All of this requires an ongoing and in depth analysis of the shoppers ever developing transaction history, itself a moving target as shoppers continue to purchase multiple times per week via a range of online and offline channels.

What’s more, such emails might be delivered multiple times per week, month after month and so care must be taken to avoid being repetitive, and also needs to take into account seasonality, purchase frequencies per product and much more.

And then there’s the issue of budget control – what’s the optimal spend per shopper or campaign to ensure the highest possible return on the marketing investment?

You get the point.

It’s in this type of high frequency, high complexity consumer environment that highly automated machine learning is imperative. Purpose built applications are designed to find the optimal combinations on both a shopper and chain level, running billions of iterations at breakneck speed to eventually settle on the most profitable campaign outcome. In addition, algorithms are trained to continuously monitor shopper reactions in real time to each and every decision point, learning from them in an ongoing loop in order improve the outcome in future campaigns. In reality, machine learning will beat human marketers every time in situations described above, achieving higher ROI’s, faster, and at lower cost.

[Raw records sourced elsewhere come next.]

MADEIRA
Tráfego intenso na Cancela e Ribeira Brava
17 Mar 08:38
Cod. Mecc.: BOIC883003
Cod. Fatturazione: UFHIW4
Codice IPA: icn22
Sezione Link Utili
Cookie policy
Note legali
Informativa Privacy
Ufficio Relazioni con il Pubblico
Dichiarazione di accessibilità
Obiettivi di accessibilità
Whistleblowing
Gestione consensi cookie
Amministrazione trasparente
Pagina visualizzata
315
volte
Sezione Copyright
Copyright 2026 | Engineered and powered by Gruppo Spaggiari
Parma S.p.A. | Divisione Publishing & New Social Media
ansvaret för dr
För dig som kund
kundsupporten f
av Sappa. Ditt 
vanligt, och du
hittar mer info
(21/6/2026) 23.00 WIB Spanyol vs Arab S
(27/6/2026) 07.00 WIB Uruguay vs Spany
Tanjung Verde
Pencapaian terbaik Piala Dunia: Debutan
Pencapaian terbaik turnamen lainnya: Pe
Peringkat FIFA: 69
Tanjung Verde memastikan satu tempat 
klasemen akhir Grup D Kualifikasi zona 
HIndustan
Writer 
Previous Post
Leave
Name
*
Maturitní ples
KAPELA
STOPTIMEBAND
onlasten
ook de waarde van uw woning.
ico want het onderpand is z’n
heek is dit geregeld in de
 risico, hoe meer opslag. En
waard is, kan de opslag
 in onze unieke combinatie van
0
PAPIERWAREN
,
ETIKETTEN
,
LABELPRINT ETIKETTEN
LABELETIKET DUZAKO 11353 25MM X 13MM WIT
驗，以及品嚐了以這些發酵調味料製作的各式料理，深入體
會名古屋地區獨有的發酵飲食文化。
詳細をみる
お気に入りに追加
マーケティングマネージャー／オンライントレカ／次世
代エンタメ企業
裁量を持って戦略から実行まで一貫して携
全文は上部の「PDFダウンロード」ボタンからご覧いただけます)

So where is a human touch still required?

Emotional and aesthetic elements are best created by humans at this point in time – writing an intriguing email subject line and soft copy and visual design including colors, fonts and layout are all still currently the domain of talented copywriters and designers. There are still some things that a computer just cannot do as well as humans.

But even that might be changing. Armed with a number of different options created by humans, machines can now test for visual and emotional appeal by monitoring response rates and can optimize accordingly. Will we see even copywriting and graphic design become the work of computers in the near future?